Firms with operating partners argue that value creation potential is better achieved by a fully dedicated partner than relying solely upon external consultants. The operating partner role has evolved into a full-time position drawing a combination of salary, performance bonus, and carried interest similar to an investment partner.

== Definition ==
Operating partners are proven business leaders, functioning as either generalists or specialists, and have successful track records of creating value in operating companies. They are usually more capable of developing strategies and leadership teams than a deal-oriented partner. Most travel often to engage with portfolio companies and are expected to spend time leveraging their professional networks to improve portfolio company value. They are usually former CEOs, COOs, CFOs, chief revenue officers, management consultants, or some combination with market knowledge of PE, such as deal structuring, in the investment firm's target industries. They typically focus on due diligence, strategic planning, commercial growth, operational efficiency, and financial controls. Operating partners use their skills and experience to improve portfolio companies.

== Role and Responsibilities ==
The role of an operating partner can span the full investment cycle from due diligence to post-transaction integration through to a liquidity event or full exit event. Operating partners are deployed by investors and boards as a catalyst for change, as coaches or mentors, and in some cases, to serve as "sparring partners" for management. Operating partners may manage short- to medium-term as well as long-term operational improvement programs for portfolio companies. They may also support management in day-to-day operations, as interim management, as board members or observers, and/or as advisors.

The role of an operating partner should not be confused with the role of a venture partner or an entrepreneur-in-residence. A venture partner is a non-salaried external resource who is expected to source deals and play a significant role in a few or more companies over the life of a fund usually receiving salary and equity interest directly from the target company. An entrepreneur-in-residence (EIR) is similar to a venture partner, but works on only a single company and typically steps into the company as the full-time CEO, CFO, or other c-level position.

== Value ==
All VC and PE firms seek to maximize the value of their investment. In recent years, the industry has experienced increased pressure to drive operational value creation. In other words, shifting focus from leverage and multiples arbitrage to increasing the fundamental operational, commercial, and financial performance of their portfolio companies. As a result, operating improvement must translate into increased enterprise value to yield higher investment returns. Hence the new partnership triad between general partners, limited partners, and operating partners.
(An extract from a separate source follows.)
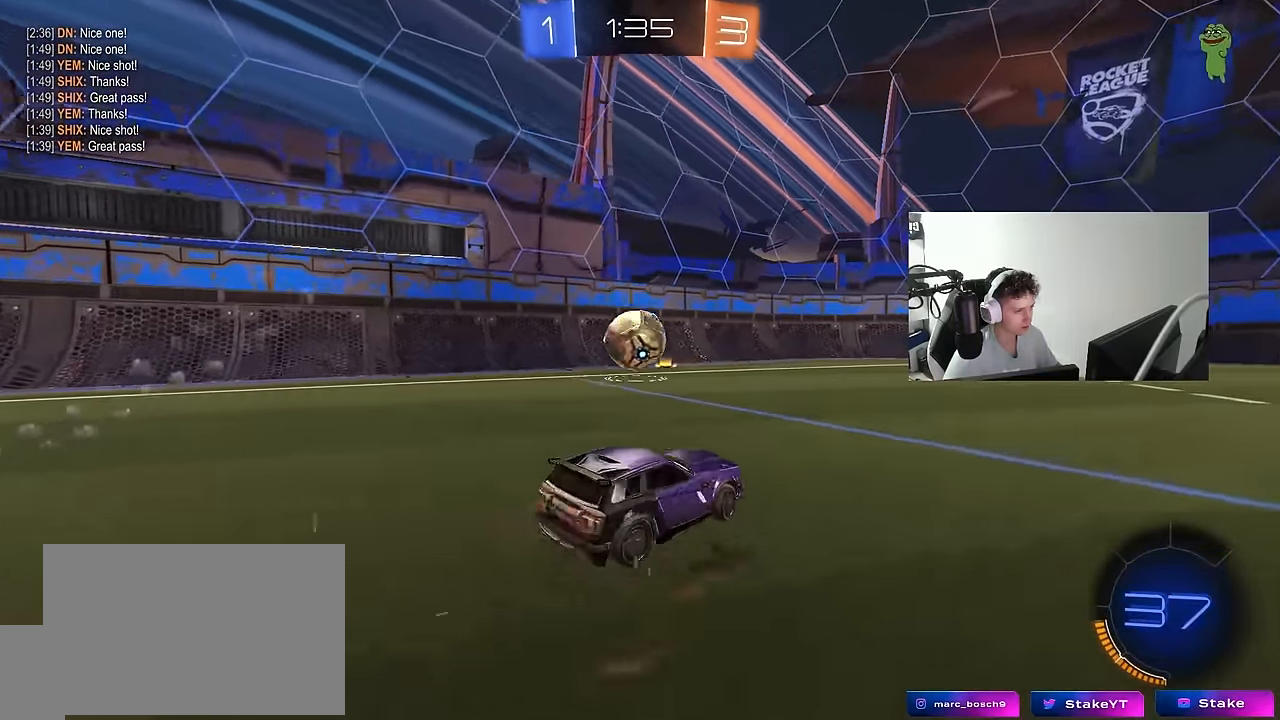
{"keys": ["d"], "mouse": [], "mouse_move": "up", "events": [[50, "mouse_right", "down"], [50, "w", "up"], [100, "a", "up"], [150, "a", "down"], [150, "s", "down"], [283, "a", "up"], [283, "d", "down"], [333, "mouse_right", "up"], [333, "s", "up"], [333, "shift", "down"], [433, "s", "down"], [466, "s", "up"], [466, "shift", "up"]]}
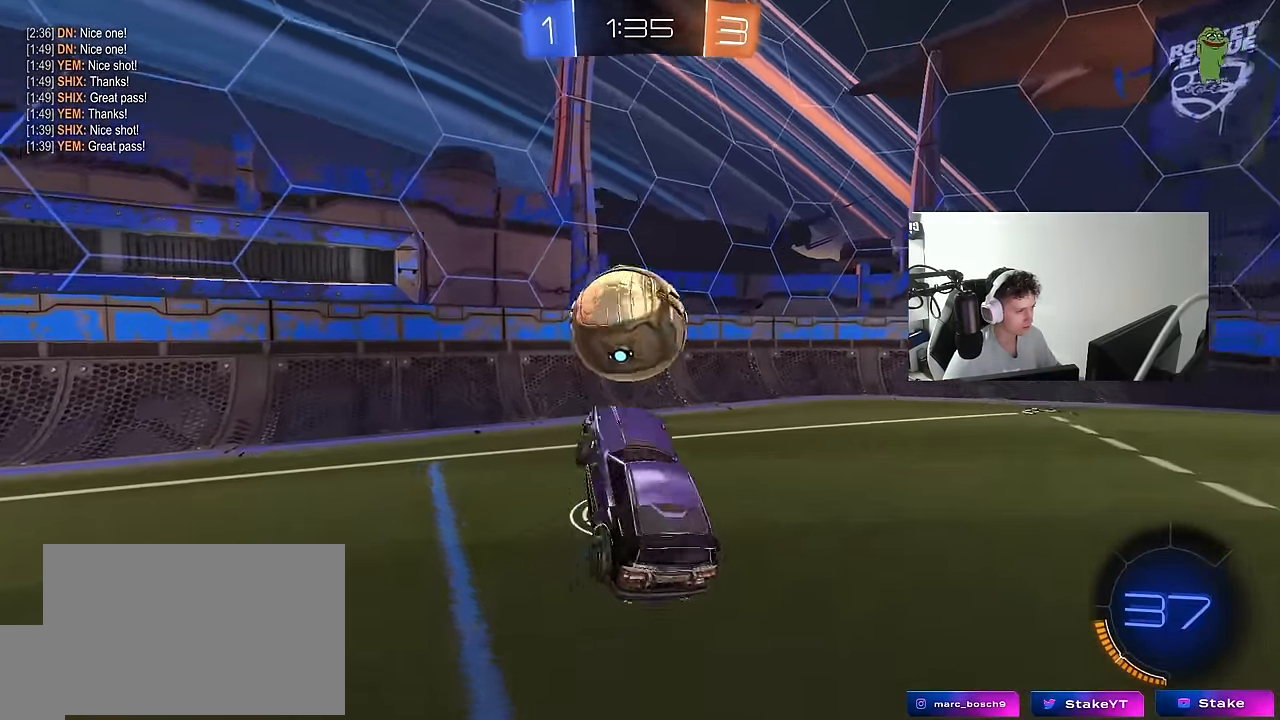
{"keys": ["a", "s", "shift"], "mouse": [], "mouse_move": "up-right", "events": [[66, "d", "up"], [116, "w", "down"], [200, "shift", "down"], [250, "mouse_right", "down"], [350, "s", "down"], [350, "w", "up"], [400, "a", "down"], [400, "mouse_right", "up"]]}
== Notable Operating Partners ==
While some high-level executives may be appointed as operating partners, they often function more like senior advisors.
- Charles Giancarlo was appointed as managing director and operating partner at Silver Lake Partners following his departure from Cisco Systems where he was EVP, chief development officer, and president of Linksys.
- Richard Baker was hired as operating partner at Advent International having previously served as CEO at Boots plc and COO at Asda.
- Mark Gillett was appointed as managing director and operating partner at Silver Lake Partners following his departure from Microsoft where he was a corporate VP and responsible for product, engineering, and operations at Skype.
- Thomas Ryan was hired as operating partner at Advent International, which he joined after stepping down as president and CEO of CVS Health.
- Bob Swan served as an operating partner at General Atlantic prior to assuming the CEO role at Intel. Later, he joined Andreessen Horowitz as operating partner.
- Gary M. Reiner joined General Atlantic as operating partner in 2010.
- Jim Hinton, former CEO of Baylor Scott & White Health, joined Welsh, Carson, Anderson & Stowe as operating partner in 2022.
- Ajey Gore, former Group CTO of Gojek joined Sequoia Capital, India and SEA as operating partner, Technology in 2020.